YOUR ASSIGNMENT:
Copy out, line for line, the text read from each of the ten items below, leaving the pictures out of your answer.

GIVEN INFORMATION:
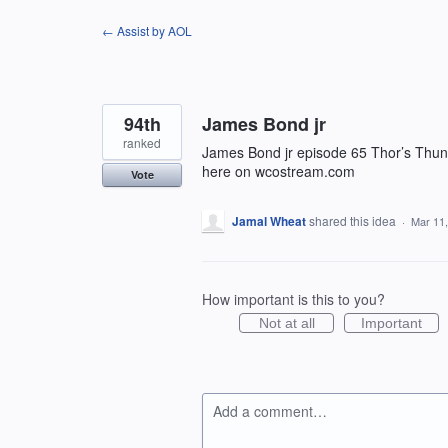
Skip
← Assist by AOL
to
content
94th
James Bond jr
ranked
James Bond jr episode 65 Thor’s Thund
here on wcostream.com
Vote
Jamal Wheat
shared this idea
·
Mar 11
How important is this to you?
Not at all
Important
Add a comment…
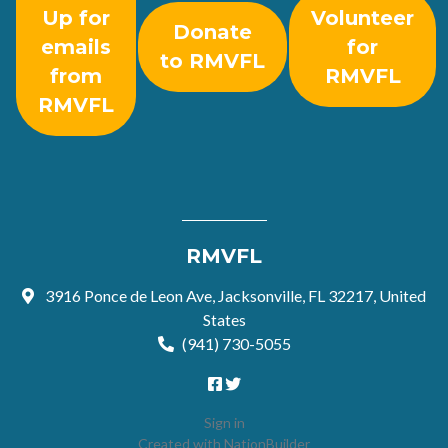
Up for
Volunteer
Donate
emails
for
to RMVFL
from
RMVFL
RMVFL
RMVFL
3916 Ponce de Leon Ave, Jacksonville, FL 32217, United
States
(941) 730-5055
Sign in
Created with
NationBuilder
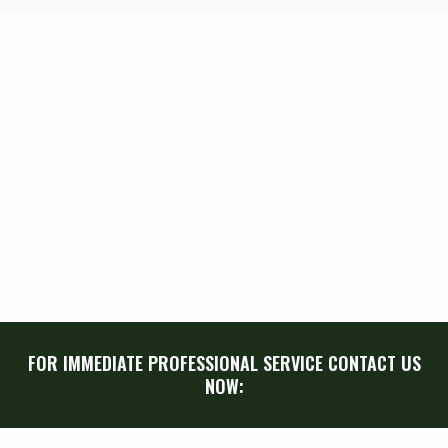
FOR IMMEDIATE PROFESSIONAL SERVICE CONTACT US
NOW:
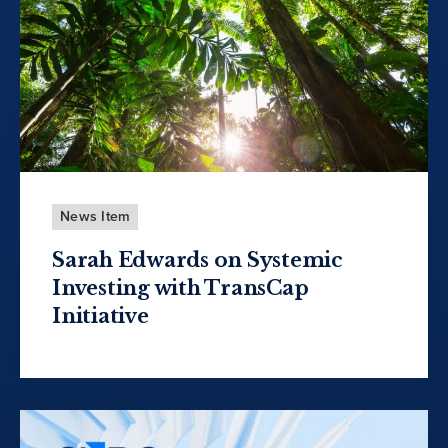
News Item
Sarah Edwards on Systemic
Investing with TransCap
Initiative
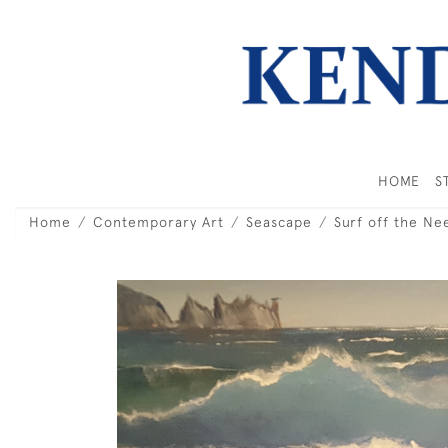
HOME
S
Home
Contemporary Art
Seascape
Surf off the Ne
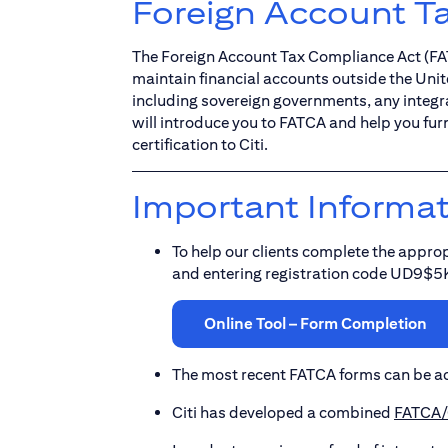
Foreign Account T
The Foreign Account Tax Compliance Act (FATC
maintain financial accounts outside the Unit
including sovereign governments, any integral
will introduce you to FATCA and help you fur
certification to Citi.
Important Informa
To help our clients complete the approp
and entering registration code UD9$5
Online Tool – Form Completion
The most recent FATCA forms can be a
Citi has developed a combined
FATCA/C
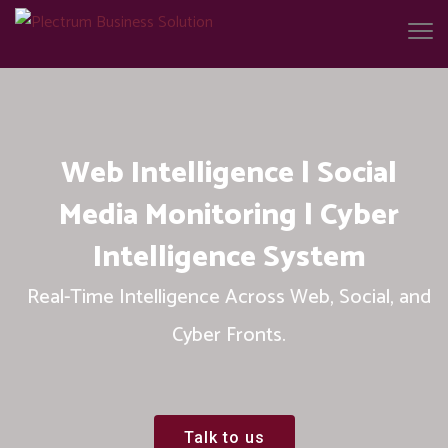
Web Intelligence | Social
Media Monitoring | Cyber
Intelligence System
Real-Time Intelligence Across Web, Social, and
Cyber Fronts.
Talk to us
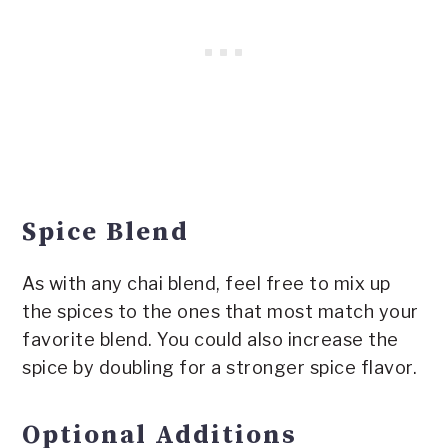
Spice Blend
As with any chai blend, feel free to mix up
the spices to the ones that most match your
favorite blend. You could also increase the
spice by doubling for a stronger spice flavor.
Optional Additions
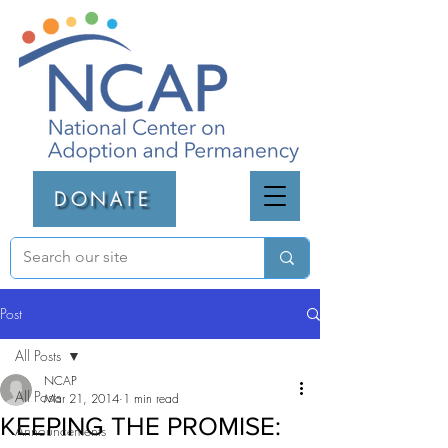
DONATE
Post
All Posts
NCAP
All Posts
Mar 21, 2014
1 min read
KEEPING THE PROMISE:
Announcements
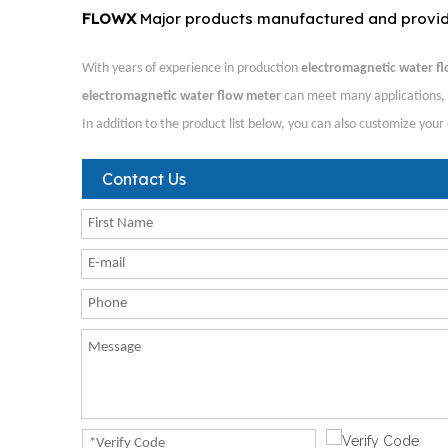
FLOWX
Major products manufactured and provi
With years of experience in production
electromagnetic water f
electromagnetic water flow meter
can meet many applications, i
In addition to the product list below, you can also customize you
Contact Us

WRITTEN ANSWER:
Skip
← Assist by AOL
to
content
94th
James Bond jr
ranked
James Bond jr episode 65 Thor’s Thund
here on wcostream.com
Vote
Jamal Wheat
shared this idea
·
Mar 11
How important is this to you?
Not at all
Important
Add a comment…
Up for
Volunteer
Donate
emails
for
to RMVFL
from
RMVFL
RMVFL
RMVFL
3916 Ponce de Leon Ave, Jacksonville, FL 32217, United
States
(941) 730-5055
Sign in
Created with
NationBuilder
FOR IMMEDIATE PROFESSIONAL SERVICE CONTACT US
NOW:
News Item
Sarah Edwards on Systemic
Investing with TransCap
Initiative
HOME
S
Home
Contemporary Art
Seascape
Surf off the Ne
Foreign Account T
The Foreign Account Tax Compliance Act (FATC
maintain financial accounts outside the Unit
including sovereign governments, any integral
will introduce you to FATCA and help you fur
certification to Citi.
Important Informa
To help our clients complete the approp
and entering registration code UD9$5
Online Tool – Form Completion
The most recent FATCA forms can be a
Citi has developed a combined
FATCA/C
Web Intelligence | Social
Media Monitoring | Cyber
Intelligence System
Real-Time Intelligence Across Web, Social, and
Cyber Fronts.
Talk to us
Spice Blend
As with any chai blend, feel free to mix up
the spices to the ones that most match your
favorite blend. You could also increase the
spice by doubling for a stronger spice flavor.
Optional Additions
DONATE
Post
All Posts
NCAP
All Posts
Mar 21, 2014
1 min read
KEEPING THE PROMISE:
Announcements
FLOWX
Major products manufactured and provi
With years of experience in production
electromagnetic water f
electromagnetic water flow meter
can meet many applications, i
In addition to the product list below, you can also customize you
Contact Us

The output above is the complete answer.